The International Court of Justice’s ruling on this point is given at length in paras 83 to 91 of its Opinion. This is perhaps the key section:

  1. The Court therefore concludes that the opinion has been requested on the matter of decolonization which is of particular concern to the United Nations. The issues raised by the request are located in the broader frame of reference of decolonization, including the General Assembly’s role therein, from which those issues are inseparable (Western Sahara, Advisory Opinion, I.C.J. Reports 1975, p. 26, para. 38; Legal Consequences of the Construction of a Wall in the Occupied Palestinian Territory, Advisory Opinion, I.C.J. Reports 2004 (I), p. 159, para. 50).
  2. Moreover, the Court observes that there may be differences of views on legal questions in advisory proceedings (Legal Consequences for States of the Continued Presence of South Africa in Namibia (South West Africa) notwithstanding Security Council Resolution 276 (1970), Advisory Opinion, I.C.J. Reports 1971, p. 24, para. 34).

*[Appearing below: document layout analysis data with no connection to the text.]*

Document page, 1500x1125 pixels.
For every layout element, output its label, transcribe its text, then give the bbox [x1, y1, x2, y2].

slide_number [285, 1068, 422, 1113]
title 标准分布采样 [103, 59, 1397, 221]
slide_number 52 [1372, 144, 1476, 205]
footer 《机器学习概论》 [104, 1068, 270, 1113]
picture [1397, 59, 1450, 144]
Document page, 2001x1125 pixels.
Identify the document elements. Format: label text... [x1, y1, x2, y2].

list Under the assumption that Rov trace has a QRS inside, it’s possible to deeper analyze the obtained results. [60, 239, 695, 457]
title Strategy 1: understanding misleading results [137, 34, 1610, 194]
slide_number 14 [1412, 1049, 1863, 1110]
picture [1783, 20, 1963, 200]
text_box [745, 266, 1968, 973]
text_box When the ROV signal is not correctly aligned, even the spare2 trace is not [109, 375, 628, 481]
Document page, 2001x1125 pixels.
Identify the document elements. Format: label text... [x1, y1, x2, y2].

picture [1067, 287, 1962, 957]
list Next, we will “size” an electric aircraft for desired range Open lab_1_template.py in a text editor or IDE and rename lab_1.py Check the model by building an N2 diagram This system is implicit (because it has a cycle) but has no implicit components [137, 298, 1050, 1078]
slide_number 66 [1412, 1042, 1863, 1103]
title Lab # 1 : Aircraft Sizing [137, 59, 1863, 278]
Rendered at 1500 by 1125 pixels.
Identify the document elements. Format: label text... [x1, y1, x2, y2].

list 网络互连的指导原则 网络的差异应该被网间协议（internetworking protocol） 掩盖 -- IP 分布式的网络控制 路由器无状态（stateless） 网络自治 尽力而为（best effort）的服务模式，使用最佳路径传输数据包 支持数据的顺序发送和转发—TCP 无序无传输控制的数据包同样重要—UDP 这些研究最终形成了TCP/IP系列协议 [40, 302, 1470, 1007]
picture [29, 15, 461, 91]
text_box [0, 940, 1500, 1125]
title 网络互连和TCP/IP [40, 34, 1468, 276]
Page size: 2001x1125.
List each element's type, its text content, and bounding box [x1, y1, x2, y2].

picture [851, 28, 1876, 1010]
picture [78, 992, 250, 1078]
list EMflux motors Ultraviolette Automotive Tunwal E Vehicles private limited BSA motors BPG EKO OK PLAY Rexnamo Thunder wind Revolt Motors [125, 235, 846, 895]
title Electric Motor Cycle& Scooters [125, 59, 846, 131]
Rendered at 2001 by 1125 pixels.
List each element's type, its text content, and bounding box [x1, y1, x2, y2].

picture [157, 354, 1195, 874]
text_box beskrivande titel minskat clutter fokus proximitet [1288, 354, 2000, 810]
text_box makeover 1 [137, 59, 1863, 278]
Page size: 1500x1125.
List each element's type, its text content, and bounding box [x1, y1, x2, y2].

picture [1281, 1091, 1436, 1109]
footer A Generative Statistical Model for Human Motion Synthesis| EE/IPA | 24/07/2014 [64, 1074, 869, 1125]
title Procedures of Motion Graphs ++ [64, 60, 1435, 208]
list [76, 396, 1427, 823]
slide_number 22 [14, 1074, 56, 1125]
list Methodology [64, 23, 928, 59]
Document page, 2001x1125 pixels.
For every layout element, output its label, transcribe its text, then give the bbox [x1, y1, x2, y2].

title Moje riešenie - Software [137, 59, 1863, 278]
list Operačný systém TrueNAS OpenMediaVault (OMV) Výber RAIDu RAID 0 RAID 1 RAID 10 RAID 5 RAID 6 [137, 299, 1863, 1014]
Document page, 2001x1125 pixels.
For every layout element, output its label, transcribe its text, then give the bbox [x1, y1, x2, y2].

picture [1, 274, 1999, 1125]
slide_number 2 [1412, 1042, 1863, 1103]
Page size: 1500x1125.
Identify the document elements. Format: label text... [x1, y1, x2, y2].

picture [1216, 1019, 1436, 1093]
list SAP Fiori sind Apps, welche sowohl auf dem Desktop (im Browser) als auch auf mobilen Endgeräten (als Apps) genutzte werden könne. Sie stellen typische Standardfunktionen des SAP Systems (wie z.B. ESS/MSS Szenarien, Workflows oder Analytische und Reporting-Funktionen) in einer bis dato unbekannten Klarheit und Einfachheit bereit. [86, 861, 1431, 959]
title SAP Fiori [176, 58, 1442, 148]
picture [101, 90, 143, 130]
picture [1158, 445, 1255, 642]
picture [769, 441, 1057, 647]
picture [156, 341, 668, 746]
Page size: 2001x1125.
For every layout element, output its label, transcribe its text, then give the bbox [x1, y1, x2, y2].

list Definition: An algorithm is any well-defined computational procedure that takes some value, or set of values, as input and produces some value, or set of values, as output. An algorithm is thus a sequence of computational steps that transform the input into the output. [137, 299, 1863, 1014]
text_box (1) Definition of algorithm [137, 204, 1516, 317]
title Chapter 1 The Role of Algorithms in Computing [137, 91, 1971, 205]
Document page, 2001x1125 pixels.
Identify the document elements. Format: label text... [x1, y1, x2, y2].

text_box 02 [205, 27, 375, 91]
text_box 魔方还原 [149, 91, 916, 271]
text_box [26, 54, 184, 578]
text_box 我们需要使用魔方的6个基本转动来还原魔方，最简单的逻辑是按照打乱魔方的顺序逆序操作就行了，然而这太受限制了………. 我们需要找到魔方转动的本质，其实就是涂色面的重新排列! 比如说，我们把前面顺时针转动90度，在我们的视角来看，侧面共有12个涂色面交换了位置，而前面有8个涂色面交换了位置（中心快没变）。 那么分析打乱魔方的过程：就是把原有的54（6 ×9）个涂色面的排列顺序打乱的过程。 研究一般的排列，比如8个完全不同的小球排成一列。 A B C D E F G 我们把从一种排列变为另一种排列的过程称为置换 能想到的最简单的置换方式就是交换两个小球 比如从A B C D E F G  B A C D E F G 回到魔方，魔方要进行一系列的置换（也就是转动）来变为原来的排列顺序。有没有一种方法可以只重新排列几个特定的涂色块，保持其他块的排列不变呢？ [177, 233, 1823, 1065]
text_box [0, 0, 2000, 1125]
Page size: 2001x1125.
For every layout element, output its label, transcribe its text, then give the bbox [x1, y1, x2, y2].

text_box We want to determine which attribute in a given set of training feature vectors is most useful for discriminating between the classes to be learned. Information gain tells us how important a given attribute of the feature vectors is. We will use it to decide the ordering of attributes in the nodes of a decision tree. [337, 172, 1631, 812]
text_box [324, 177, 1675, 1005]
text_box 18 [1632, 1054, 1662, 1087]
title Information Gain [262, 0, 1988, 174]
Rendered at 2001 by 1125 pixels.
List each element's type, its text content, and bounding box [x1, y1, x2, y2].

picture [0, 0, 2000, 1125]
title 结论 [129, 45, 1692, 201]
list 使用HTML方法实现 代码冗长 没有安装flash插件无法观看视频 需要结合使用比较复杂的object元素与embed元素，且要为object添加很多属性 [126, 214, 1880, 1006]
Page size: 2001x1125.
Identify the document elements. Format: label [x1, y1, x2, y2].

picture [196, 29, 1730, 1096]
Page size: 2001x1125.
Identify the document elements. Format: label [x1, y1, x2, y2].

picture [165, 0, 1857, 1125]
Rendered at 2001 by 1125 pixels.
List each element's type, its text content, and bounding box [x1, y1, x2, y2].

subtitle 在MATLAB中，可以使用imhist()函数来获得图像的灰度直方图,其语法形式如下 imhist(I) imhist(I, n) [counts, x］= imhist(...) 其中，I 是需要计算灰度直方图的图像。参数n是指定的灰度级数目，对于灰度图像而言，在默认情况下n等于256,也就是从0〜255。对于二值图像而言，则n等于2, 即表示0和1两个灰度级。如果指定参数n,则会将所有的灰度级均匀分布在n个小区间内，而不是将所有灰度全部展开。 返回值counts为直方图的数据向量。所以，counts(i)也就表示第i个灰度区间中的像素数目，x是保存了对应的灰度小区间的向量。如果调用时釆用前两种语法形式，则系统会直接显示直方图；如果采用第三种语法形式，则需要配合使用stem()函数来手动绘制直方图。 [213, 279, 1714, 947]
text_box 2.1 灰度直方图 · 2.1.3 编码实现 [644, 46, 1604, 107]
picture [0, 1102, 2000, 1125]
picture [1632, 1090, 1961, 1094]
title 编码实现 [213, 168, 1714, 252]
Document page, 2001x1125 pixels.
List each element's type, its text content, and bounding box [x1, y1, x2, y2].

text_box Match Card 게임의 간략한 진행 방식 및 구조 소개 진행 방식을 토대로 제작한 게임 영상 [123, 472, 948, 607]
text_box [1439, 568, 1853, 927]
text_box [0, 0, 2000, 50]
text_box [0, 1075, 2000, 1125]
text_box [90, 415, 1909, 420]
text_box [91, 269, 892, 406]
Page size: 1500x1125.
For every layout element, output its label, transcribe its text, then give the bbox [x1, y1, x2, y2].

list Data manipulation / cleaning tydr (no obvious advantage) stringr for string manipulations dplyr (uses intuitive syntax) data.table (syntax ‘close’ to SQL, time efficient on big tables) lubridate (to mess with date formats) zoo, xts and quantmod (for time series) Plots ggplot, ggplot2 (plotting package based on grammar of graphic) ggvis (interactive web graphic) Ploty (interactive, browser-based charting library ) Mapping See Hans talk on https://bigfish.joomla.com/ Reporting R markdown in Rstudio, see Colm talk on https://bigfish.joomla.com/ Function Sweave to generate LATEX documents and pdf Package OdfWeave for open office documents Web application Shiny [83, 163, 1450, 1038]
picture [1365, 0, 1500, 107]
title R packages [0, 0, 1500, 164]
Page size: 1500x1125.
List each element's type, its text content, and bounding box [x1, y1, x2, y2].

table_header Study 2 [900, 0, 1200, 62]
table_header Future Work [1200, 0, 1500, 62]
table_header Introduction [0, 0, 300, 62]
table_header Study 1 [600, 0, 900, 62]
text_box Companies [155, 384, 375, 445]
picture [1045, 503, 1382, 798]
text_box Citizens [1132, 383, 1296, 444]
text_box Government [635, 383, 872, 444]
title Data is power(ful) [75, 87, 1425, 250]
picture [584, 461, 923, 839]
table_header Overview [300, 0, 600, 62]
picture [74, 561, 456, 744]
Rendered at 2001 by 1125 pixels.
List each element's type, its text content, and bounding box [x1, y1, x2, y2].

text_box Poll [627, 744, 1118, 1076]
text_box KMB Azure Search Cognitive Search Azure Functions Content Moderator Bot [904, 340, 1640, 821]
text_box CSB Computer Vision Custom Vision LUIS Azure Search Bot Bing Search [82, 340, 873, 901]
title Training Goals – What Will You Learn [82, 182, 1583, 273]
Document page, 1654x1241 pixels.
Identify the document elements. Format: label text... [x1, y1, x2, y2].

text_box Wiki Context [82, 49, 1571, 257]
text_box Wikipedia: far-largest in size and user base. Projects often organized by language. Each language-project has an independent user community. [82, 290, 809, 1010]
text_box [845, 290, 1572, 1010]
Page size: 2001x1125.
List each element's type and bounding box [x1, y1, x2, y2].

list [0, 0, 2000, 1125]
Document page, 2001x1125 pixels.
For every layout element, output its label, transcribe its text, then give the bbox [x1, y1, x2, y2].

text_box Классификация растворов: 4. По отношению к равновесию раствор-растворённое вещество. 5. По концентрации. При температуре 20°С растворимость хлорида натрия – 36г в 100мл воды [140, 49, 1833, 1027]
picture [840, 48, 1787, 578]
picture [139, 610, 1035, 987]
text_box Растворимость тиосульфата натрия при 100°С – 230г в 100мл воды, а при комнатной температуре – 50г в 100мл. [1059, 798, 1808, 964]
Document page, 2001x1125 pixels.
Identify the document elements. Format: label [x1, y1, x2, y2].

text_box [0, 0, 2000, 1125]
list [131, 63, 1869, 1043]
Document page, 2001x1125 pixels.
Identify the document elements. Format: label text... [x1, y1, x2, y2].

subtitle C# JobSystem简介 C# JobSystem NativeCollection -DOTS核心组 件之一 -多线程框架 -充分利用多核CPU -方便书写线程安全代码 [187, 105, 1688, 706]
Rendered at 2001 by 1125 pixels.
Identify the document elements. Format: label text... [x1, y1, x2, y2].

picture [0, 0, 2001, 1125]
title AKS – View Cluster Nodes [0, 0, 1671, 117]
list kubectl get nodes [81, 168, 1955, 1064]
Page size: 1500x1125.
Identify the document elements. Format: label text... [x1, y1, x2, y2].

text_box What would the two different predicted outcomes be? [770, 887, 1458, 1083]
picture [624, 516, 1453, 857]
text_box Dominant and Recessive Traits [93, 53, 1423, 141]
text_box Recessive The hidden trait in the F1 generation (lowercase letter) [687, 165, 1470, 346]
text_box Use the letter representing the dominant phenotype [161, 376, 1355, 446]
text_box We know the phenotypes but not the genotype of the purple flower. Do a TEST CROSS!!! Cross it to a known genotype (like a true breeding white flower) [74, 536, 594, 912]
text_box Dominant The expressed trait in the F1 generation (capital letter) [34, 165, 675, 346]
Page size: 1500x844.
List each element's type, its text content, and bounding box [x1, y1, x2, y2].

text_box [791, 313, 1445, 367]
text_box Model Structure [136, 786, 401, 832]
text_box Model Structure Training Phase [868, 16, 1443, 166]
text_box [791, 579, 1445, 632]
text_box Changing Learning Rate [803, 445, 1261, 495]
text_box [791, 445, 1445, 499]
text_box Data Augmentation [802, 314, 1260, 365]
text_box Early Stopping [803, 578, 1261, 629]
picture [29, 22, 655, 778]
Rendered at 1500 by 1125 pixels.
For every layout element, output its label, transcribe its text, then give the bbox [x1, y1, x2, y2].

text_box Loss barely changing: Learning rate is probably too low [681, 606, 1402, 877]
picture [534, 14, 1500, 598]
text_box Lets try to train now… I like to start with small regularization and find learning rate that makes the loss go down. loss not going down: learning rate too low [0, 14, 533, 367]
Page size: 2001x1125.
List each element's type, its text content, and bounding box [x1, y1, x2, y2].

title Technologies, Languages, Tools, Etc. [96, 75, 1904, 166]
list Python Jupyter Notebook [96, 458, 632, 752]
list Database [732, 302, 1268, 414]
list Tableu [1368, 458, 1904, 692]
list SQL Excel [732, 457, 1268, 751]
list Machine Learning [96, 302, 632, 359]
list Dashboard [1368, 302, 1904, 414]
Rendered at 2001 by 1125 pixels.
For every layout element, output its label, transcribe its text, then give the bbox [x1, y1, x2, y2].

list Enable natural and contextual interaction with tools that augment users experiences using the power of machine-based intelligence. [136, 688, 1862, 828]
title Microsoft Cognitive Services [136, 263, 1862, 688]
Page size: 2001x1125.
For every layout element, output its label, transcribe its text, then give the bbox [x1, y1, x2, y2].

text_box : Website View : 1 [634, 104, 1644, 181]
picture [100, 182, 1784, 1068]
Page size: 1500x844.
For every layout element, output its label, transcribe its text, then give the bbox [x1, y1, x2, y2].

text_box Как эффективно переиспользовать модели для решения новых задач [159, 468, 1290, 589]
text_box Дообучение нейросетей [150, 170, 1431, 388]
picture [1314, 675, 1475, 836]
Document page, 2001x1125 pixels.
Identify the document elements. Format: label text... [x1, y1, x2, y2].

However, the fact that the Court may have to pronounce on legal issues on which divergent views have been expressed by Mauritius and the United Kingdom does not mean that, by replying to the request, the Court is dealing with a bilateral dispute.
  3. In these circumstances, the Court does not consider that to give the opinion requested would have the effect of circumventing the principle of consent by a State to the judicial settlement of its dispute with another State. The Court therefore cannot, in the exercise of its discretion, decline to give the opinion on that ground.
  4. In light of the foregoing, the Court concludes that there are no compelling reasons for it to decline to give the opinion requested by the General Assembly.

As stated at para 183, that the court did have jurisdiction was agreed unanimously, with even the U.S. judge (the sole dissenter on the main question) in accord. For the British government to reject the ICJ’s unanimous ruling on jurisdiction, and quote that in parliament as the reason for not following the ICJ Opinion, is an astonishing abrogation of international law by the UK. It really is unprecedented. The repudiation of the UN Working Group on Arbitrary Detention over Julian Assange pointed the direction the UK is drifting, but that body does not have the prestige of the International Court of Justice.

The International Court of Justice represents the absolute pinnacle of, and embodies the principle of, international law. In 176 decisions, such as Nigeria vs Cameroon or Malaysia vs Indonesia, potentially disastrous conflicts have been averted by the states’ agreement to abide by the rule of law. The UK’s current attack on the ICJ is a truly disastrous new development.

I have taken it for granted that you know that the reason the UK refuses to decolonize the Chagos Islands is to provide an airbase for the U.S. military on Diego Garcia. If Brexit goes ahead, the Chagos Islands will also lead to a major foreign policy disagreement between the UK and U.S. on one side, and the EU on the other. The EU will be truly shocked by British repudiation of the ICJ.

I have studied the entire and lengthy ICJ Opinion on the Chagos Islands, together with its associated papers, and I will write further on this shortly.

Craig Murray is a former British diplomat.